Ю.Н. Тут ещё вопрос такой общий: состояние дел в российской детской
литературе?
В.К. Хорошая была литература, детская советская литература. Несмотря
на излишнюю пропаганду коммунистических идей, она всё-таки была
очень психологична, очень богата проблемами, очень богата
интересными героями. По своему литературному уровню, чисто
профессиональному, она, мне кажется, была гораздо выше детских
литератур других стран. Но у нас же как пойдут крушить-ломать...
То храмы, то театры, то не знаю что... Так же и тут - начали
бороться с социалистическими идеями, а покрушили и всё остальное.
Где она сейчас, наша российская детская литература? Я не могу
всерьёз воспринимать произведения... а, впрочем, не буду называть
авторов, Бог с ними.
Ю.Н. Выключить? (Имеется в виду магнитофон. - Прим. ред.)
В.К. Нет, не надо выключать. Нет, но при всей остроумности, при
всей, так сказать, силе иронии, вот эти вот "Задачники" Остера,
например, ну извините, но... Это в каком-то случае хорошо, но
нельзя же это ставить во главу угла литературы.
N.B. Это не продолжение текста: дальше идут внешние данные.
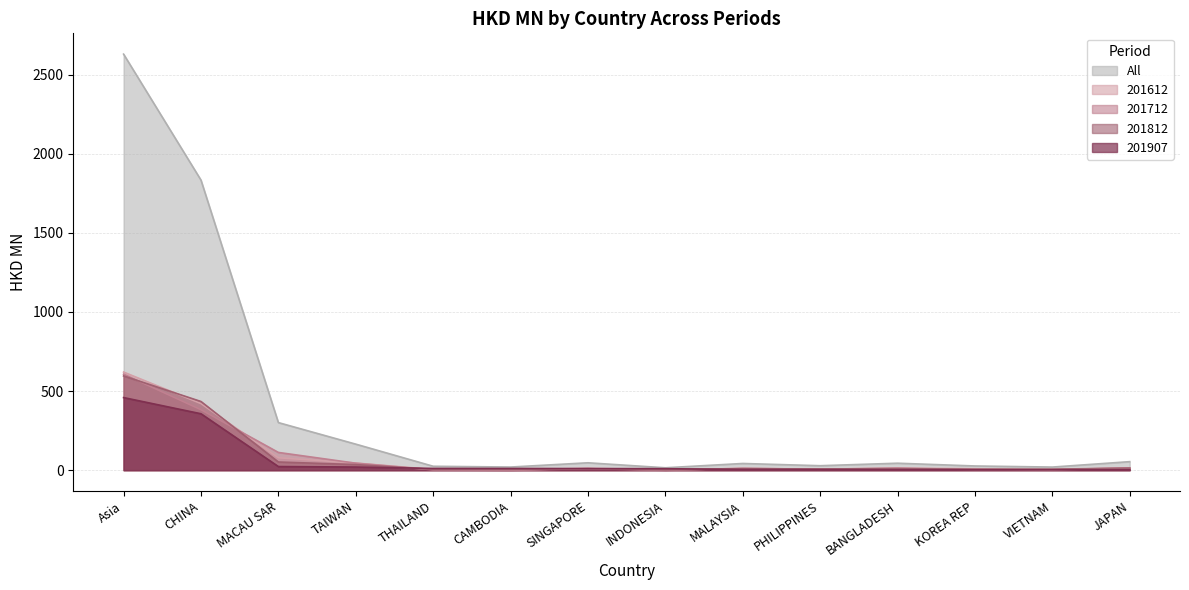

Which series has the largest total across all categories?

All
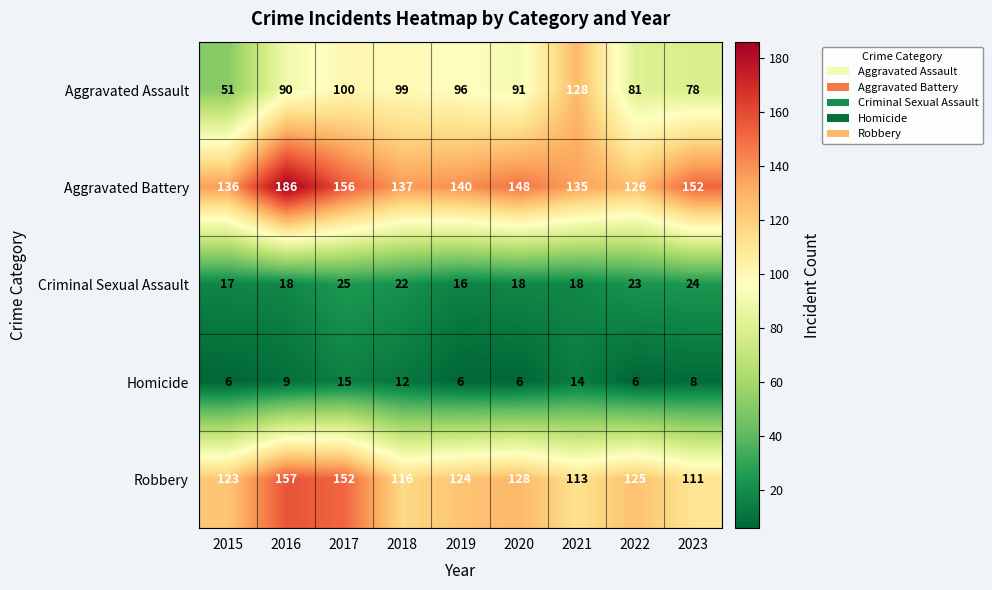

Which category has the highest value across all series?

2016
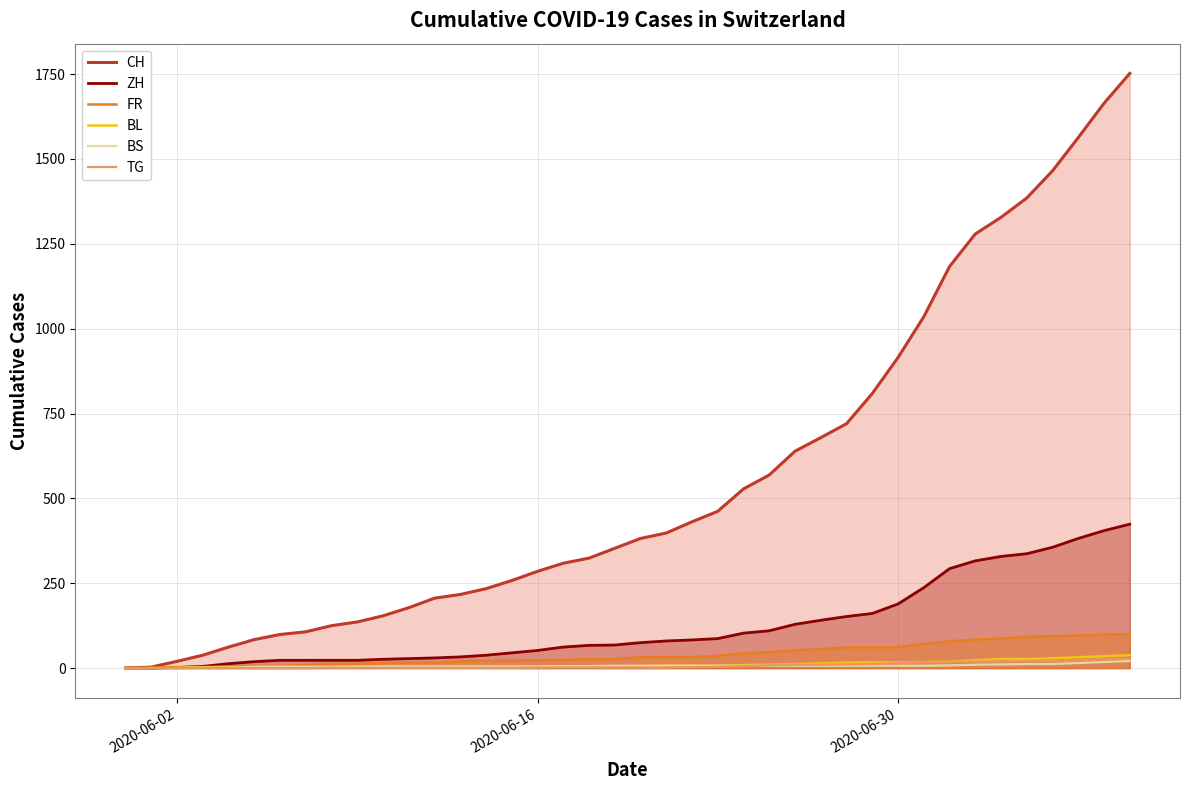

True or false: BL and FR intersect in this chart.

True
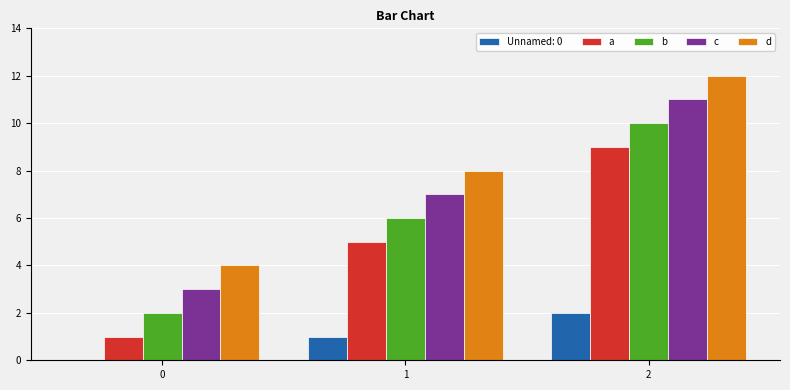

Reading left to right, list all the values displayed in this chart.

Unnamed: 0: 0=0	1=1	2=2
a: 0=1	1=5	2=9
b: 0=2	1=6	2=10
c: 0=3	1=7	2=11
d: 0=4	1=8	2=12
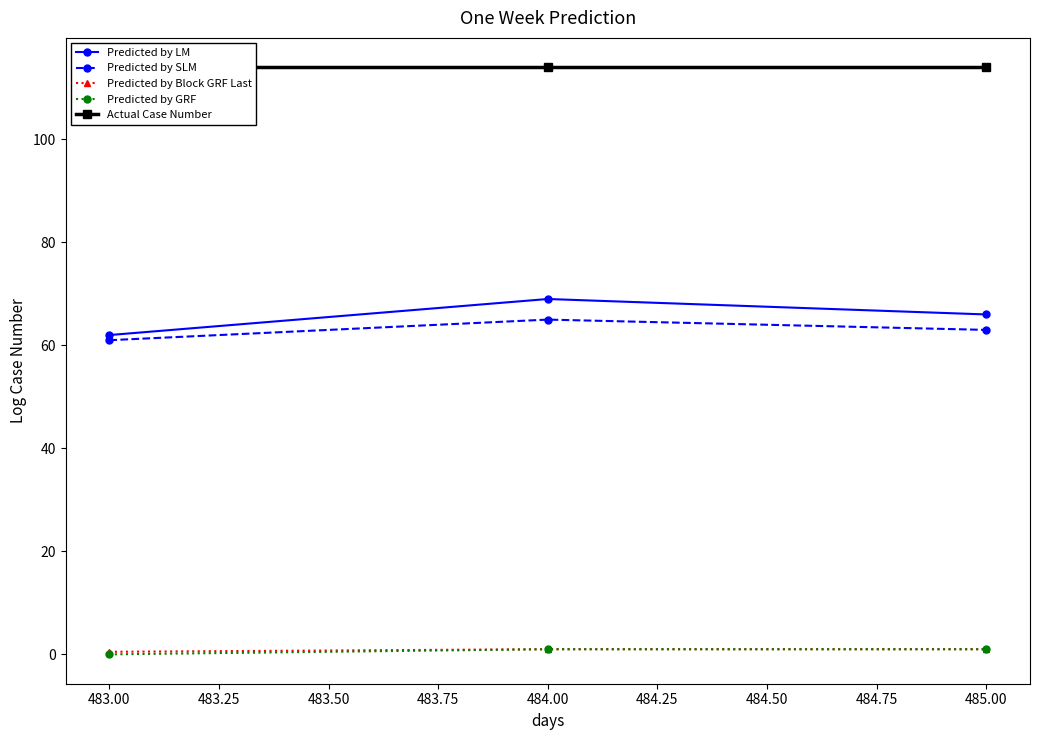

At how many categories does at least one series exceed 35?

3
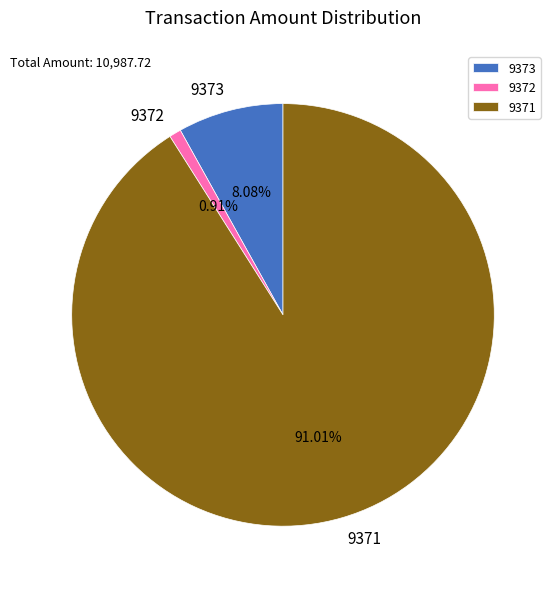

What percentage do 9372 and 9371 together represent?

91.9%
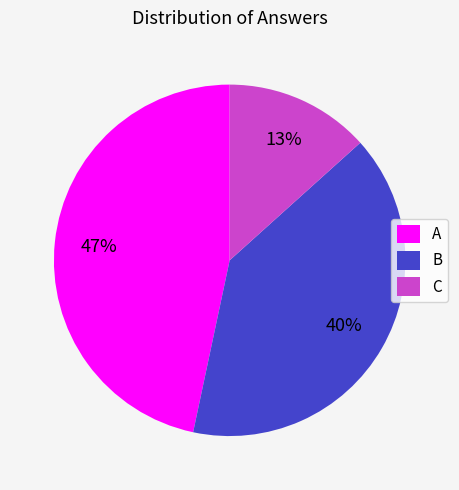

To the nearest percent, what is the average slice percentage?

33%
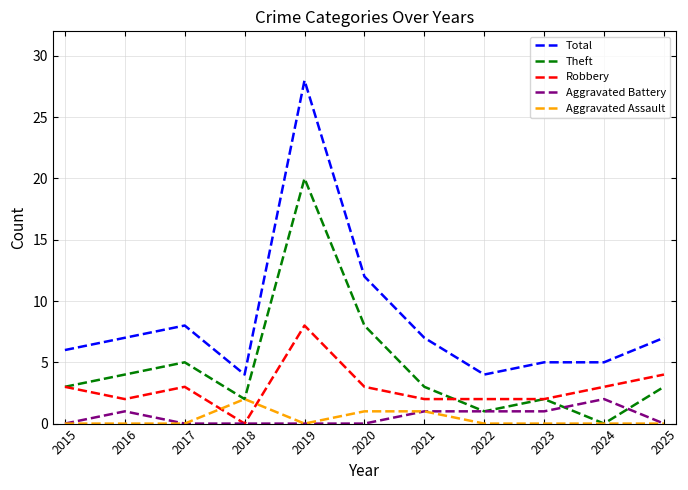

Does the chart have visible grid lines?

Yes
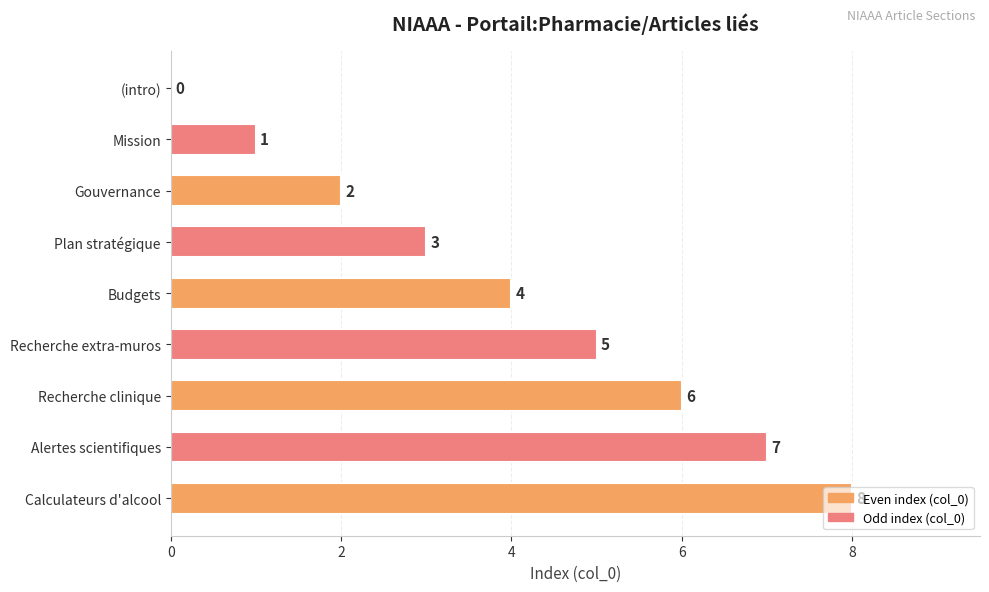

The value at Alertes scientifiques is 11. True or false?

False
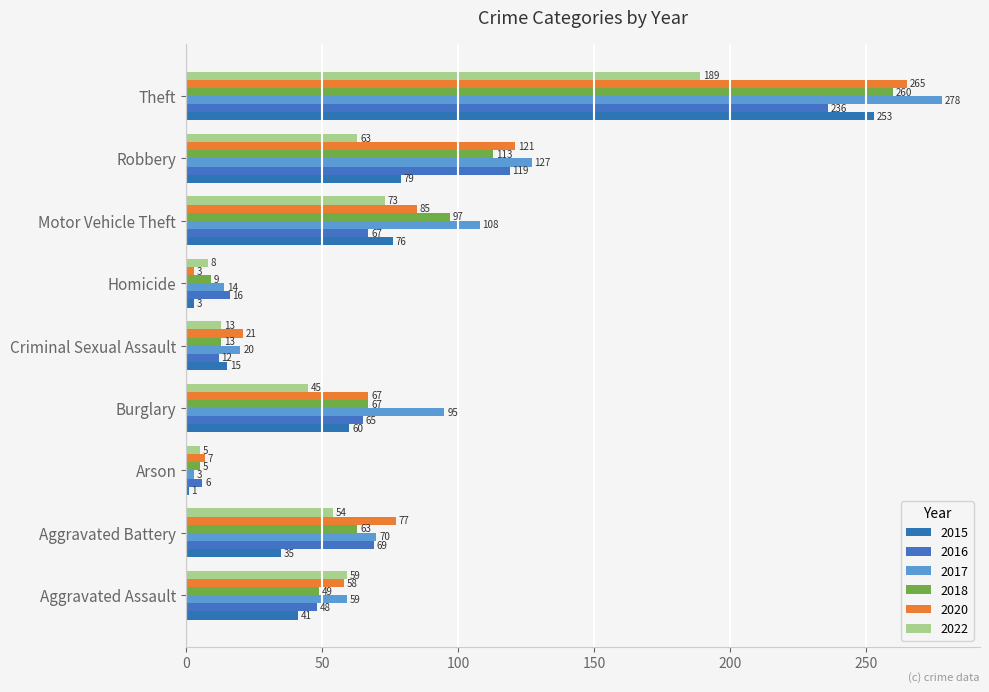

Count the number of categories in the chart.

9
И при всей моей
любви к Крокодилу Гене и Чебурашке - нельзя же к этому сводить
российскую детскую литературу.
Ю.Н. Наверно, издают в основном такое, потому что для маленьких
детей родители скорее купят такие книги.
В.К. Ну, наверно. Сейчас же совершенно нет книг для среднего
возраста...
Ю.Н. Пока ребёнок маленький, о нём вроде бы заботятся, книжки ему
покупают. А подрос...
В.К. А потом пожалуйста - читайте Чейза.
М.С. У меня часто спрашивают книжки для подростков. Мы вот закупили
два ваших тома "Нижкниги" и говорим: вот единственное, что есть
для подростков. (Максим работает в некой конторе, торгующей
книгами. - Прим. ред.)
В.К. Да и то, это всё-таки фантастика, там тоже своя специфика.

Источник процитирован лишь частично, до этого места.